■ **WORK TO COMPLETE**
Output the listing exactly, leaving nothing out.

------------------------------------

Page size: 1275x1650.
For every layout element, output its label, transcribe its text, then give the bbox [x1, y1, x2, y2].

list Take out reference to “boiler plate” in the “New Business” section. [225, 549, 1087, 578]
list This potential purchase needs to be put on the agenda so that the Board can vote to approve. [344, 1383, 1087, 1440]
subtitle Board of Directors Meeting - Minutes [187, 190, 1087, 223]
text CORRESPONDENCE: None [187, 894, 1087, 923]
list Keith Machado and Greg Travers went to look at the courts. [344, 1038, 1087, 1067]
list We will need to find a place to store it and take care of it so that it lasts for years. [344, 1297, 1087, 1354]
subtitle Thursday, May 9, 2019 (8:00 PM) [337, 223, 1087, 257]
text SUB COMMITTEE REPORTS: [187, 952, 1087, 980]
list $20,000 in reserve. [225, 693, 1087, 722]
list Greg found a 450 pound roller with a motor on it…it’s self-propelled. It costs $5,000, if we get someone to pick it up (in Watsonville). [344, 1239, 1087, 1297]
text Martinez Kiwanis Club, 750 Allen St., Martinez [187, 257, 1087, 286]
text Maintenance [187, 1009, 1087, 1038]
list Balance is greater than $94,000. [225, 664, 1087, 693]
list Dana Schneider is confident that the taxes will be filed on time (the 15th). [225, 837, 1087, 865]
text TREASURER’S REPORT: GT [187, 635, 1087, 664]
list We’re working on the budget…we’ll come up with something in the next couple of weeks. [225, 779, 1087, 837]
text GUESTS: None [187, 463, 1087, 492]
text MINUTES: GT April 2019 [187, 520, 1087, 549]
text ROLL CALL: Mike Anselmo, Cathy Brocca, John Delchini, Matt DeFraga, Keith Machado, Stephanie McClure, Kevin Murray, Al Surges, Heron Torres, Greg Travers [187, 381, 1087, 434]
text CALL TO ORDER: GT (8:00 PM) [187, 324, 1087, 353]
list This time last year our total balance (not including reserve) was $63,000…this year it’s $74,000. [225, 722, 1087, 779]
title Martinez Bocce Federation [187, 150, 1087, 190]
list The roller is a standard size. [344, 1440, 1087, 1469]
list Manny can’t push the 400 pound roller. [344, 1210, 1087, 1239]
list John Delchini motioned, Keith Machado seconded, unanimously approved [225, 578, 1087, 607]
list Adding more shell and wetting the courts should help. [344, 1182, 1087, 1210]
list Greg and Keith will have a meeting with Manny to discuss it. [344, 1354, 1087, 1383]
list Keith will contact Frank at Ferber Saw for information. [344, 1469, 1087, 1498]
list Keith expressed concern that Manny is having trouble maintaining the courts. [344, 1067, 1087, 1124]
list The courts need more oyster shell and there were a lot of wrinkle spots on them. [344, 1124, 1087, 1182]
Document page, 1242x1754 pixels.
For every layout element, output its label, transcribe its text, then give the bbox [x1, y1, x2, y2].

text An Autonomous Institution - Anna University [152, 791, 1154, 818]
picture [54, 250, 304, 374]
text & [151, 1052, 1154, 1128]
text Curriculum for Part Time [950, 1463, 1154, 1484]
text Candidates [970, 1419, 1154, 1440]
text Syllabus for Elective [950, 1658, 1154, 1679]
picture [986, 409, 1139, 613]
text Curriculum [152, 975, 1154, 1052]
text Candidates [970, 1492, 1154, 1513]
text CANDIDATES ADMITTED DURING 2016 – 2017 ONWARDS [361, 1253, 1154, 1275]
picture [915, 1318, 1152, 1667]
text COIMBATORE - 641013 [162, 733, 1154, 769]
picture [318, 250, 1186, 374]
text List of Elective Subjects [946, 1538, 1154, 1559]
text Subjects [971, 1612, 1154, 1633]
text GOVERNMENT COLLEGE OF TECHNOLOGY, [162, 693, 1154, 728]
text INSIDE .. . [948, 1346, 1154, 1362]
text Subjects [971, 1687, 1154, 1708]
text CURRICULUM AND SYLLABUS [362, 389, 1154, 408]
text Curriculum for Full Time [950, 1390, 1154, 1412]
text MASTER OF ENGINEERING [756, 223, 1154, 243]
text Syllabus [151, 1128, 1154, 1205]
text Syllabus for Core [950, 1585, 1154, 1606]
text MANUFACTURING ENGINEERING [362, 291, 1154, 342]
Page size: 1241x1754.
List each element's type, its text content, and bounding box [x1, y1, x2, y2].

------------------------------------

■ **EXERCISE RESULT**
Page size: 1275x1650.
For every layout element, output its label, transcribe its text, then give the bbox [x1, y1, x2, y2].

list Take out reference to “boiler plate” in the “New Business” section. [225, 549, 1087, 578]
list This potential purchase needs to be put on the agenda so that the Board can vote to approve. [344, 1383, 1087, 1440]
subtitle Board of Directors Meeting - Minutes [187, 190, 1087, 223]
text CORRESPONDENCE: None [187, 894, 1087, 923]
list Keith Machado and Greg Travers went to look at the courts. [344, 1038, 1087, 1067]
list We will need to find a place to store it and take care of it so that it lasts for years. [344, 1297, 1087, 1354]
subtitle Thursday, May 9, 2019 (8:00 PM) [337, 223, 1087, 257]
text SUB COMMITTEE REPORTS: [187, 952, 1087, 980]
list $20,000 in reserve. [225, 693, 1087, 722]
list Greg found a 450 pound roller with a motor on it…it’s self-propelled. It costs $5,000, if we get someone to pick it up (in Watsonville). [344, 1239, 1087, 1297]
text Martinez Kiwanis Club, 750 Allen St., Martinez [187, 257, 1087, 286]
text Maintenance [187, 1009, 1087, 1038]
list Balance is greater than $94,000. [225, 664, 1087, 693]
list Dana Schneider is confident that the taxes will be filed on time (the 15th). [225, 837, 1087, 865]
text TREASURER’S REPORT: GT [187, 635, 1087, 664]
list We’re working on the budget…we’ll come up with something in the next couple of weeks. [225, 779, 1087, 837]
text GUESTS: None [187, 463, 1087, 492]
text MINUTES: GT April 2019 [187, 520, 1087, 549]
text ROLL CALL: Mike Anselmo, Cathy Brocca, John Delchini, Matt DeFraga, Keith Machado, Stephanie McClure, Kevin Murray, Al Surges, Heron Torres, Greg Travers [187, 381, 1087, 434]
text CALL TO ORDER: GT (8:00 PM) [187, 324, 1087, 353]
list This time last year our total balance (not including reserve) was $63,000…this year it’s $74,000. [225, 722, 1087, 779]
title Martinez Bocce Federation [187, 150, 1087, 190]
list The roller is a standard size. [344, 1440, 1087, 1469]
list Manny can’t push the 400 pound roller. [344, 1210, 1087, 1239]
list John Delchini motioned, Keith Machado seconded, unanimously approved [225, 578, 1087, 607]
list Adding more shell and wetting the courts should help. [344, 1182, 1087, 1210]
list Greg and Keith will have a meeting with Manny to discuss it. [344, 1354, 1087, 1383]
list Keith will contact Frank at Ferber Saw for information. [344, 1469, 1087, 1498]
list Keith expressed concern that Manny is having trouble maintaining the courts. [344, 1067, 1087, 1124]
list The courts need more oyster shell and there were a lot of wrinkle spots on them. [344, 1124, 1087, 1182]
Document page, 1242x1754 pixels.
For every layout element, output its label, transcribe its text, then give the bbox [x1, y1, x2, y2].

text An Autonomous Institution - Anna University [152, 791, 1154, 818]
picture [54, 250, 304, 374]
text & [151, 1052, 1154, 1128]
text Curriculum for Part Time [950, 1463, 1154, 1484]
text Candidates [970, 1419, 1154, 1440]
text Syllabus for Elective [950, 1658, 1154, 1679]
picture [986, 409, 1139, 613]
text Curriculum [152, 975, 1154, 1052]
text Candidates [970, 1492, 1154, 1513]
text CANDIDATES ADMITTED DURING 2016 – 2017 ONWARDS [361, 1253, 1154, 1275]
picture [915, 1318, 1152, 1667]
text COIMBATORE - 641013 [162, 733, 1154, 769]
picture [318, 250, 1186, 374]
text List of Elective Subjects [946, 1538, 1154, 1559]
text Subjects [971, 1612, 1154, 1633]
text GOVERNMENT COLLEGE OF TECHNOLOGY, [162, 693, 1154, 728]
text INSIDE .. . [948, 1346, 1154, 1362]
text Subjects [971, 1687, 1154, 1708]
text CURRICULUM AND SYLLABUS [362, 389, 1154, 408]
text Curriculum for Full Time [950, 1390, 1154, 1412]
text MASTER OF ENGINEERING [756, 223, 1154, 243]
text Syllabus [151, 1128, 1154, 1205]
text Syllabus for Core [950, 1585, 1154, 1606]
text MANUFACTURING ENGINEERING [362, 291, 1154, 342]
Page size: 1241x1754.
List each element's type, its text content, and bounding box [x1, y1, x2, y2].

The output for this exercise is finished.